Aqueduct of Malagueira—Complexity or Contradiction

Rodrigo Lino Gaspar

This film is part of series of posts of selected papers from the study symposium at Shatwell Farm, hosted by Drawing Matter and convened by KU Leuven and TU Delft on 27 and 28 April 2023. More about the symposium, and other films and written papers, can be found here.

In his sketchbooks, Álvaro Siza describes the Portuguese city of Évora as the ‘white city with granite’. This poetic connection is immediately recognizable when contrasting the city’s dense white urban fabric with the granite monuments of its historic centre. This analogy is referenced in this piece of a new town that constitutes Malagueira housing estate, a project dating from 1977, where white row houses overlap with a strange concrete body that crosses the neighbourhood streets. First designated as conduit, this element is later elevated to aqueduct.

Malagueira projects the work of Álvaro Siza beyond borders. International critics rediscovered the architect of Casa de Chá da Boa Nova in what some deem to be the last great social housing project. It is analysed mainly through an urban and typological lens—the conduit is scarcely mentioned, sometimes omitted, and even criticised. Architect Rafael Moneo doesn’t understand it, concluding that the project could exist without this element, which he describes as monumental, evident and rhetoric.

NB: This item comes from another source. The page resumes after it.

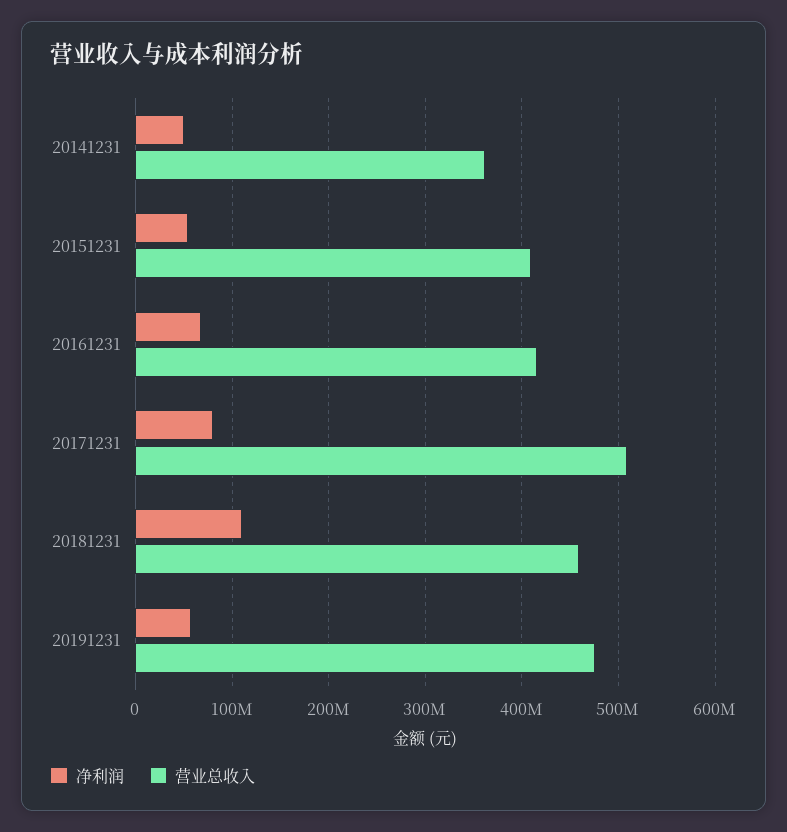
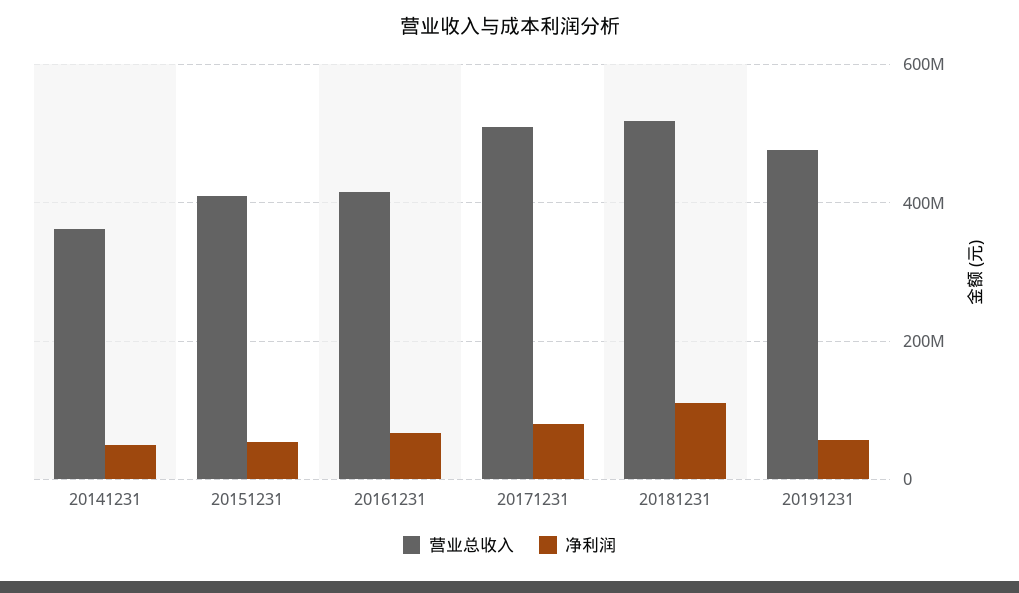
营业总收入, 20181231: 460000000 -> 520000000

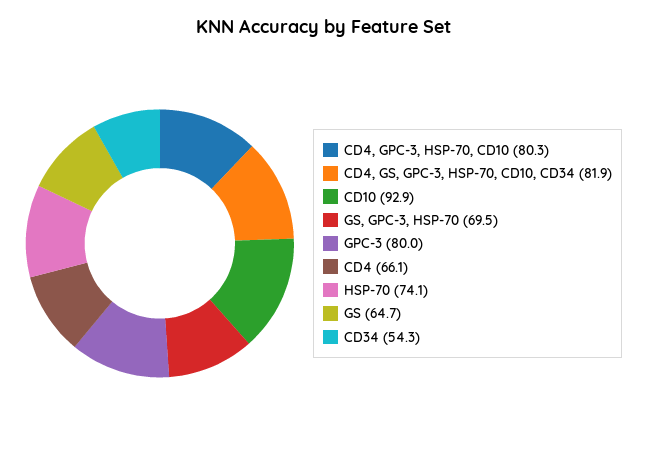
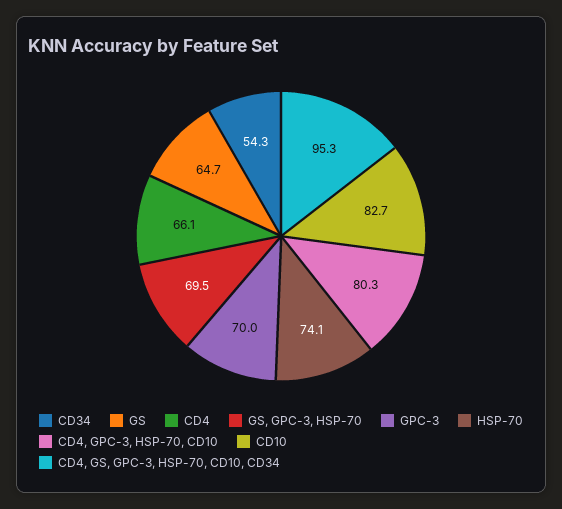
CD4, GS, GPC-3, HSP-70, CD10, CD34: 81.9 -> 95.3
CD10: 92.9 -> 82.7
GPC-3: 80 -> 70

Based on an array of primary source materials from Drawing Matter’s Álvaro Siza archive, mostly unpublished—48 sketchbooks, 110 project drawings and 560 photographs—this analysis seeks to build a new understanding of Malagueira project, of its goals, references, pre-existences of place and conditions, in an attempt to establish the fundamental role of its aqueduct.

It’s about the search to build a city with (or centered around?) time, imagining evidence between sustainability, brutalism and Arte Povera (‘Poor Art’) to create a new urban place—resilient and timeless. The aqueduct embodies what Álvaro Siza describes as another scale or the introduction of a new complexity. The result is a self-referential element, an artificial pre-existence—a contradictory body that raises more questions than it gives answers. Should we consider Malagueira an example on how to build resilient cities?

The drawings for Malagueria can be viewed on Drawing Matter’s collection catalogue.

About

Rodrigo Lino Gaspar is an architect and researcher at CEACT/UAL. Having graduated from DA/UAL in 2009 with the Master Thesis 100 Possibilities to inhabit Lisbon, he participated in SIA workshops’ Marginal and Connections, and collaborated with architectural practices in Lisbon and Geneva on major urban design and architecture projects. He is a currently a doctoral candidate at DA/UAL’s PhD Program Contemporary Architecture. His ongoing research, funded by Fundação para a Ciência e a Tecnologia I.P, is focused on understanding how a transition to democratic systems has changed the architecture of the city.